What this task involves –
Beginning with the opening line, restate the following material exactly, up through the line that contains "36: (313, 261, 8.70)".

Data provided –
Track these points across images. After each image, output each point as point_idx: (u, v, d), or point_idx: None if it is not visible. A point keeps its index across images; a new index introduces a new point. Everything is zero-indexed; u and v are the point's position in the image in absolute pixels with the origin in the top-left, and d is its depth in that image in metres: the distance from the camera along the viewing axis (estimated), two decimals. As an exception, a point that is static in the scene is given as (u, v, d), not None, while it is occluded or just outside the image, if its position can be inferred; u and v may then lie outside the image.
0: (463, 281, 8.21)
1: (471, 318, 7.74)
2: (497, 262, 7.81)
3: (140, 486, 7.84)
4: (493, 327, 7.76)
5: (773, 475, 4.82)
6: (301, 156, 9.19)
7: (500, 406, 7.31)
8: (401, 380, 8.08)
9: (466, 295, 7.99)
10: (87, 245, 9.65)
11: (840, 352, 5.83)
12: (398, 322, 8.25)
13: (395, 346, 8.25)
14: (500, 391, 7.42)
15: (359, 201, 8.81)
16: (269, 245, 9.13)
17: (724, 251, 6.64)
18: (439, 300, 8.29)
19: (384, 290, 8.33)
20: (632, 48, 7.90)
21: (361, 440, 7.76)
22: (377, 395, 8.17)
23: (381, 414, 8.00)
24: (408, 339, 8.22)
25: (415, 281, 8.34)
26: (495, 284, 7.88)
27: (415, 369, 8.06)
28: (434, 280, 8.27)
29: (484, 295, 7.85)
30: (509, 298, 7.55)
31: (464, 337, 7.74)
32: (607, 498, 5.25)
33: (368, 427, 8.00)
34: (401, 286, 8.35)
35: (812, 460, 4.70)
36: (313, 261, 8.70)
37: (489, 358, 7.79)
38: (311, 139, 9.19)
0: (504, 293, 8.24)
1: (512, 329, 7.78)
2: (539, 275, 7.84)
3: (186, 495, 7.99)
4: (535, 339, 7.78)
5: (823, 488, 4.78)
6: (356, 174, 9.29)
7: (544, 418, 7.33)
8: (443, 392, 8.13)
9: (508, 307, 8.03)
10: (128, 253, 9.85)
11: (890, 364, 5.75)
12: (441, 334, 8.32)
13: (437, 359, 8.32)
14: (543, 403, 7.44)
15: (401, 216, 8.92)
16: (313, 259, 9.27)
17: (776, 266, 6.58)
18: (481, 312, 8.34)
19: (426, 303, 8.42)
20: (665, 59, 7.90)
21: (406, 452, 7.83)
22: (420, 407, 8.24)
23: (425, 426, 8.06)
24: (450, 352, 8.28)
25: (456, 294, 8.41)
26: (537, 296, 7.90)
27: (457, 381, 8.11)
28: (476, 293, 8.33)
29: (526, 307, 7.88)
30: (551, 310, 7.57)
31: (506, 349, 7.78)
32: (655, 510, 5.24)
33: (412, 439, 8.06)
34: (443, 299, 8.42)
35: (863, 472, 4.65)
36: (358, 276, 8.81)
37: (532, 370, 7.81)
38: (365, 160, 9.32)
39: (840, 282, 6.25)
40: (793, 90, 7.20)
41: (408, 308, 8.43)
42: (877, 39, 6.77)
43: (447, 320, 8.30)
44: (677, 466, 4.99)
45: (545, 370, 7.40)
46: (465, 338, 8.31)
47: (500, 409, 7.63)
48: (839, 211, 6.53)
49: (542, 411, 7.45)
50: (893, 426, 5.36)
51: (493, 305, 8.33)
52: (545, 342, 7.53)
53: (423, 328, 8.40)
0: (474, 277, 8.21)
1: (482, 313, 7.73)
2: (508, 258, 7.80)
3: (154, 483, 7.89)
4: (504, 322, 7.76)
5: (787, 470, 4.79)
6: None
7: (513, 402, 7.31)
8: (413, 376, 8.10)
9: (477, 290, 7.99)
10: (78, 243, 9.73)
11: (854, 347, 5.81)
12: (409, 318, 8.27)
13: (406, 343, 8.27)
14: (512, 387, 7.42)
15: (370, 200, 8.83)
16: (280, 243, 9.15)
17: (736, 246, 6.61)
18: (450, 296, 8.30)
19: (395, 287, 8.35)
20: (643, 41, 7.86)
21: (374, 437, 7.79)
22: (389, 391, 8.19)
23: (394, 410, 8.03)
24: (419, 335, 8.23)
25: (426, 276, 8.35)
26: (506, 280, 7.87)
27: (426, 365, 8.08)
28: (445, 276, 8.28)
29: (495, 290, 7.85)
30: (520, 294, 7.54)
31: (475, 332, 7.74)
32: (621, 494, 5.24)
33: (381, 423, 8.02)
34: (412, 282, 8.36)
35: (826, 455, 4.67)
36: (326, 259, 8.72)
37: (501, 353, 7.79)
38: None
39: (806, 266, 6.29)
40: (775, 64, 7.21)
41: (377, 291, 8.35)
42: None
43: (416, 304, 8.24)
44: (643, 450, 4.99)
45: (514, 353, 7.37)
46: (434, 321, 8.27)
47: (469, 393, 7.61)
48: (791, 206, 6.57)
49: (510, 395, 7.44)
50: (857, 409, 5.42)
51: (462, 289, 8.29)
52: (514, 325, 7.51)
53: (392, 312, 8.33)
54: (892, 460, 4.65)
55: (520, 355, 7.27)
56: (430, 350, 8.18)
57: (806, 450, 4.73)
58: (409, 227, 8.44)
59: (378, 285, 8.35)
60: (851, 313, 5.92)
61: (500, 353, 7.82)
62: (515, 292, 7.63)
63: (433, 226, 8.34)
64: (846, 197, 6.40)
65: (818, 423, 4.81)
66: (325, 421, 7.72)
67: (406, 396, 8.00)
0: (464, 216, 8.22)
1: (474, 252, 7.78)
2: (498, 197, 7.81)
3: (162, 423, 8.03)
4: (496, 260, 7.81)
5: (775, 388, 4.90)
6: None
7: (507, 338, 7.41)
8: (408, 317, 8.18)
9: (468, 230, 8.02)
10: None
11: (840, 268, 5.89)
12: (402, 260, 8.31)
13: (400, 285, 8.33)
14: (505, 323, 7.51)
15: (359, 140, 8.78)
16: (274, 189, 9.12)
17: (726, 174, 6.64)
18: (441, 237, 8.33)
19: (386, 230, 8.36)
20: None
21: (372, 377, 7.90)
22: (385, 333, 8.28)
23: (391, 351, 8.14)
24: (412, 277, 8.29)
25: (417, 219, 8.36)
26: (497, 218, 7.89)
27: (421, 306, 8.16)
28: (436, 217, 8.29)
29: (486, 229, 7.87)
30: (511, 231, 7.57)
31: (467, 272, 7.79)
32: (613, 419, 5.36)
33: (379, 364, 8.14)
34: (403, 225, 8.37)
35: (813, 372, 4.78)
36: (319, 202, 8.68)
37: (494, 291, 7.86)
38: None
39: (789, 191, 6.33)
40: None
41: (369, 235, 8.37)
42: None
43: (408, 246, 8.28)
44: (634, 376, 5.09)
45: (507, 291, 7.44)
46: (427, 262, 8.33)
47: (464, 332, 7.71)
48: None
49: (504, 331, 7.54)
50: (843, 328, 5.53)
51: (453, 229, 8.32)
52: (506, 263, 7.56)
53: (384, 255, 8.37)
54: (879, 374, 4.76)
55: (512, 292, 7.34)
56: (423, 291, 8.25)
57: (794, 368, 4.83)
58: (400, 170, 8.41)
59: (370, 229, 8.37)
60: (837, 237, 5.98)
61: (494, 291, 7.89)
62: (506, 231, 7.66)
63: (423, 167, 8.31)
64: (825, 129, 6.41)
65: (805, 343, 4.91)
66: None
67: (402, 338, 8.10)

Answer to this exercise –
Track these points across images. After each image, output each point as point_idx: (u, v, d), or point_idx: None if it is not visible. A point keeps its index across images; a new index introduces a new point. Everything is zero-indexed; u and v are the point's position in the image in absolute pixels with the origin in the top-left, and d is its depth in that image in metres: the distance from the camera along the viewing axis (estimated), two decimals. As an exception, a point that is static in the scene is given as (u, v, d), not None, while it is occluded or just outside the image, if its position can be inferred; u and v may then lie outside the image.
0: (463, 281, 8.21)
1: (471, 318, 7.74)
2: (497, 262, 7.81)
3: (140, 486, 7.84)
4: (493, 327, 7.76)
5: (773, 475, 4.82)
6: (301, 156, 9.19)
7: (500, 406, 7.31)
8: (401, 380, 8.08)
9: (466, 295, 7.99)
10: (87, 245, 9.65)
11: (840, 352, 5.83)
12: (398, 322, 8.25)
13: (395, 346, 8.25)
14: (500, 391, 7.42)
15: (359, 201, 8.81)
16: (269, 245, 9.13)
17: (724, 251, 6.64)
18: (439, 300, 8.29)
19: (384, 290, 8.33)
20: (632, 48, 7.90)
21: (361, 440, 7.76)
22: (377, 395, 8.17)
23: (381, 414, 8.00)
24: (408, 339, 8.22)
25: (415, 281, 8.34)
26: (495, 284, 7.88)
27: (415, 369, 8.06)
28: (434, 280, 8.27)
29: (484, 295, 7.85)
30: (509, 298, 7.55)
31: (464, 337, 7.74)
32: (607, 498, 5.25)
33: (368, 427, 8.00)
34: (401, 286, 8.35)
35: (812, 460, 4.70)
36: (313, 261, 8.70)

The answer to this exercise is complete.